The term Black Swan has become a metaphor for an infrequent event that is unforeseen and has an enormous impact - an event in human history that was unprecedented and unexpected at the point in time it occurred. Economist Nassim Nicholas Taleb popularized the term in his 2001 book Fooled By Randomness; The Black Swan Theory originates with a Latin expression of the 2nd-century by Roman poet Juvenal, where he characterized phenomena as: "rara avis in Terris nigroque simillima cygno"

This Latin expression translates to "a rare bird in the lands and very much like a black swan". Initially, the majority believed that black swans did not exist. Examples of the theory include the success of Google, the 9/11 attacks, the dissolution of the Soviet Union, and the rise of the internet. Since Chinese authorities first reported the coronavirus to the World Health Organization, the term has become synonymous with the pandemic. If one searches Google News for "Black Swan Event COVID-19", the result is over 2.4 million. However, Nassim Nicholas Taleb, who co-authored a January 26th paper warning that the spread of COVID-19 would be "nonlinear" and potentially severe, denies that the novel coronavirus is a Black Swan event, and is, in reality, a Grey Rhino.

Michele Wucker, a policy analyst, originally coined the term Grey Rhino after the 2012 Greek financial crisis; introducing it to economists and world leaders in a speech at The World Economic Forum (WEF) in Davos in 2013. It stands for a known, urgent risk that is not being acted on (highly probable but neglected threats that have an enormous impact). Regarding this crisis, Wucker recently wrote:

"Given what we know about pandemics and their increased likelihood, outbreaks are highly probable and high impact. I coined the term "Grey Rhino" for exactly such events: prominent, visible, coming right at you, with enormous potential impact and highly probable consequences."

The COVID-19 pandemic is continuing to ravage, and governments, businesses, and individuals around the world are making extraordinary changes. For example, mandatory lockdowns and universal basic income (unforeseeable in the months preceding the pandemic). Citizens have had to completely change their way of life to confront the emerging economic and health challenges. The shifts in human and institutional behavior have implications that extend far beyond the direct impact of the virus itself. Organizations have invested millions of dollars in machine learning (ML) systems and pipelines, which they depend on to inform their strategic decision making. The abrupt changes in consumer and corporate behavior brought on by the pandemic will likely have a significant impact on the accuracy of forecasting models that rely on historical data to inform their predictions. What does this mean for Data and Analytics Professionals? And what are the consequences for the industry?

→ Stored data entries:
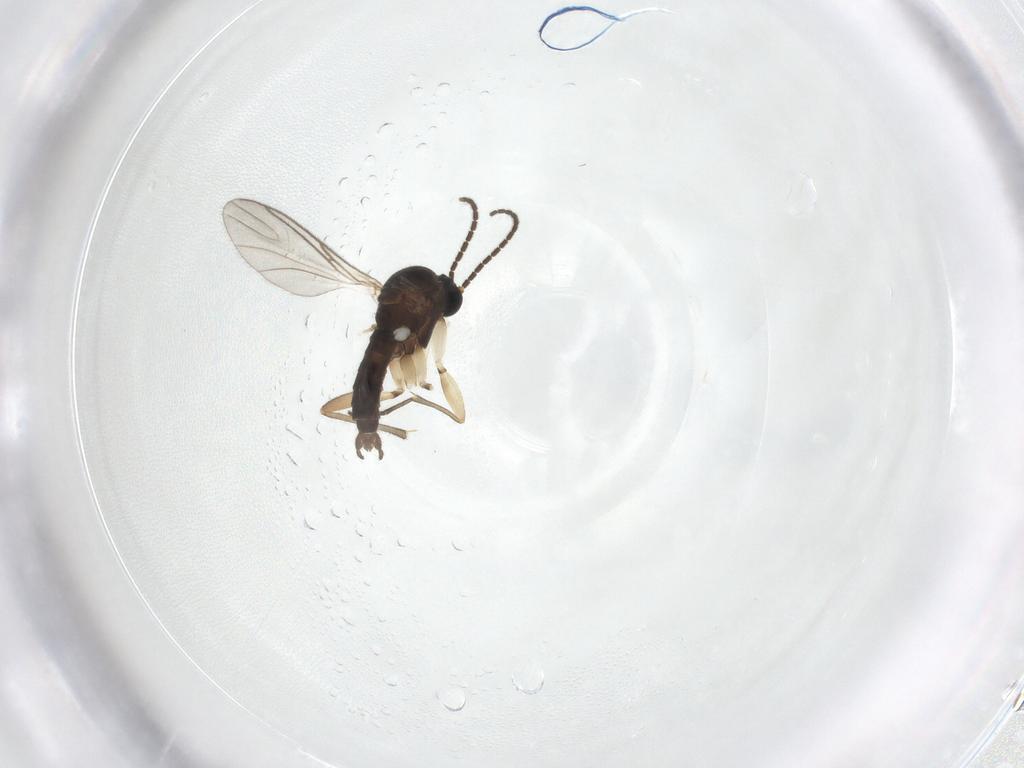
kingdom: Animalia
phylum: Arthropoda
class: Insecta
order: Diptera
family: Sciaridae
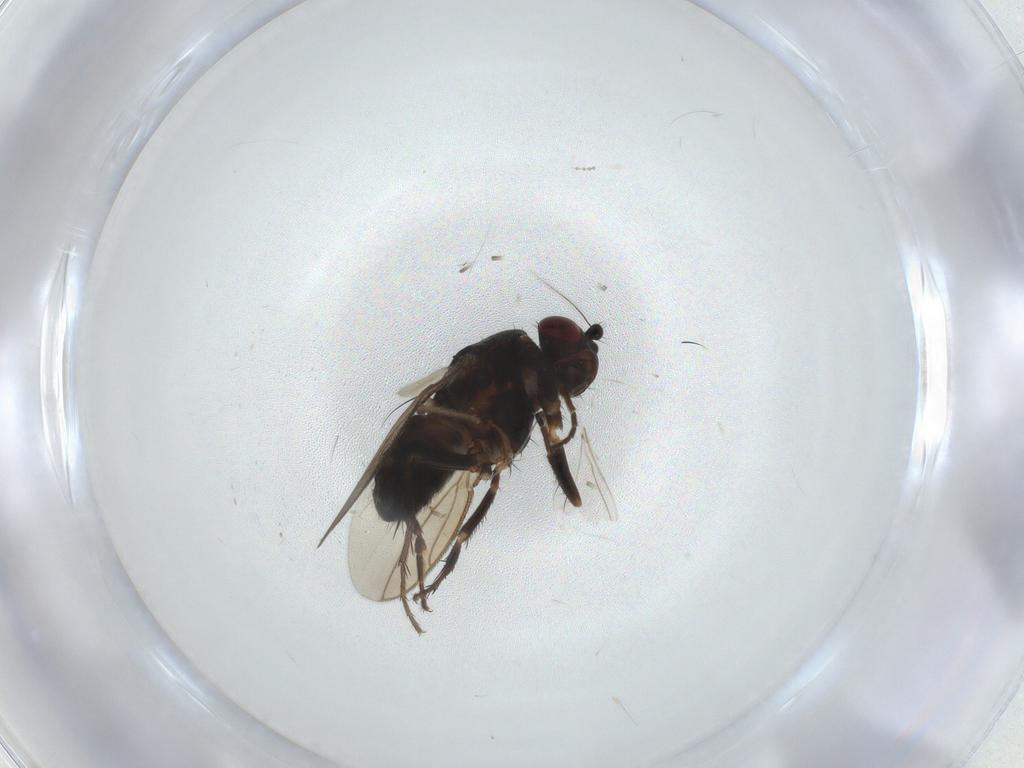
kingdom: Animalia
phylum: Arthropoda
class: Insecta
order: Diptera
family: Sphaeroceridae
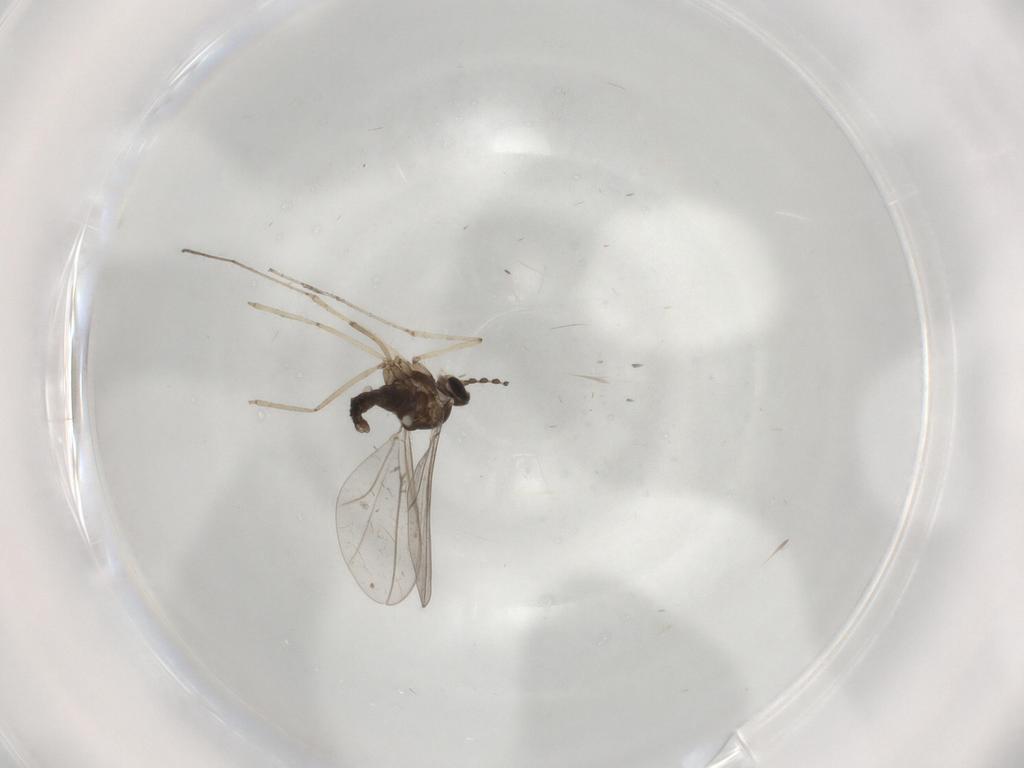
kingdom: Animalia
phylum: Arthropoda
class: Insecta
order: Diptera
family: Cecidomyiidae
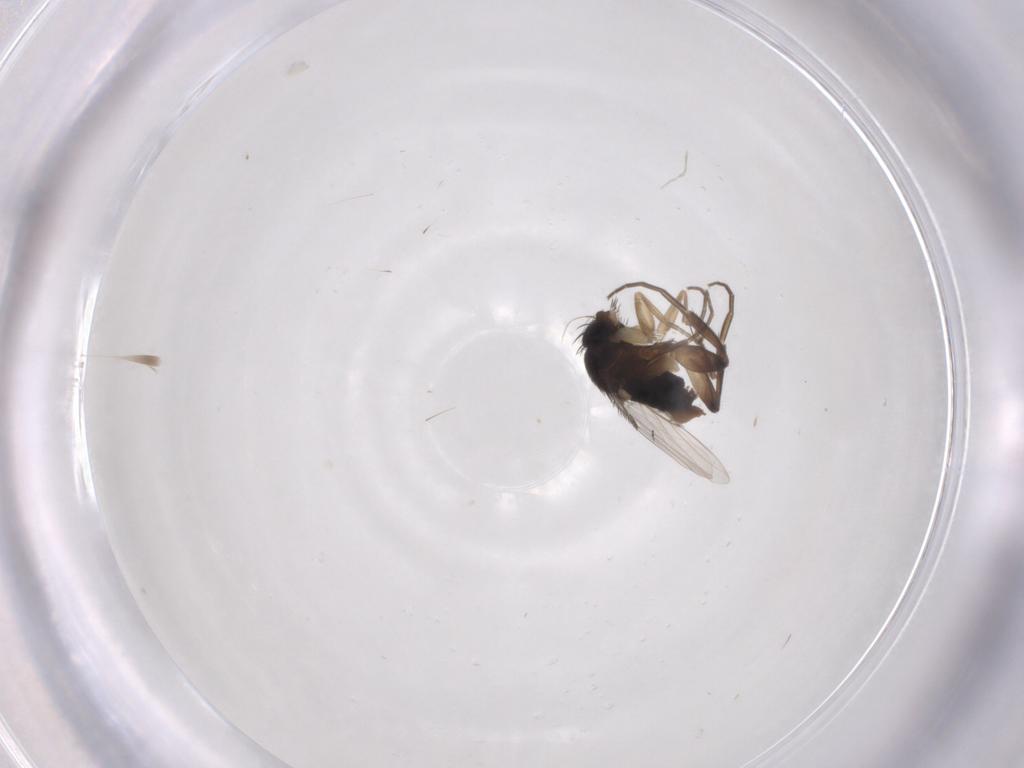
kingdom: Animalia
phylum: Arthropoda
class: Insecta
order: Diptera
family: Phoridae
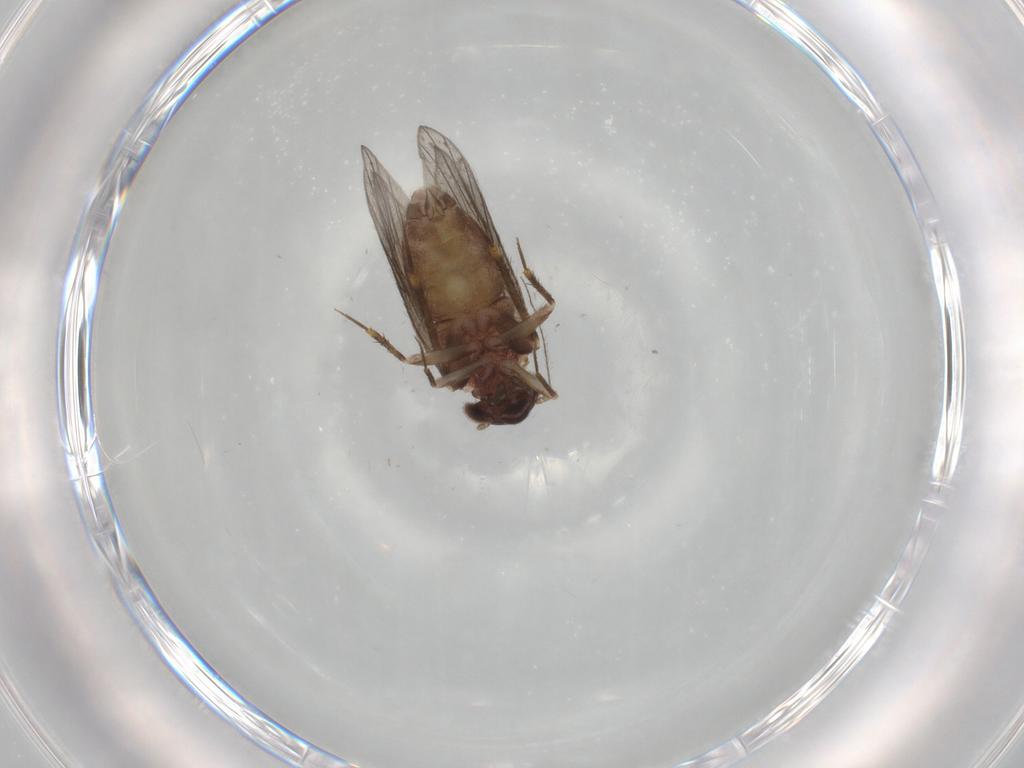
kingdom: Animalia
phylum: Arthropoda
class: Insecta
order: Psocodea
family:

→ Problem 1:
Write out the portion of the passage on Black Swan and Grey Rhino events from "This Latin expression" to "a Grey Rhino.".
→ Problem 2:
In the passage on Black Swan and Grey Rhino events, at what gathering did Michele Wucker first present the term Grey Rhino to economists and world leaders?

→ Answer section 1:
This Latin expression translates to "a rare bird in the lands and very much like a black swan". Initially, the majority believed that black swans did not exist. Examples of the theory include the success of Google, the 9/11 attacks, the dissolution of the Soviet Union, and the rise of the internet. Since Chinese authorities first reported the coronavirus to the World Health Organization, the term has become synonymous with the pandemic. If one searches Google News for "Black Swan Event COVID-19", the result is over 2.4 million. However, Nassim Nicholas Taleb, who co-authored a January 26th paper warning that the spread of COVID-19 would be "nonlinear" and potentially severe, denies that the novel coronavirus is a Black Swan event, and is, in reality, a Grey Rhino.

→ Answer section 2:
She presented it in a speech at the World Economic Forum in Davos in 2013.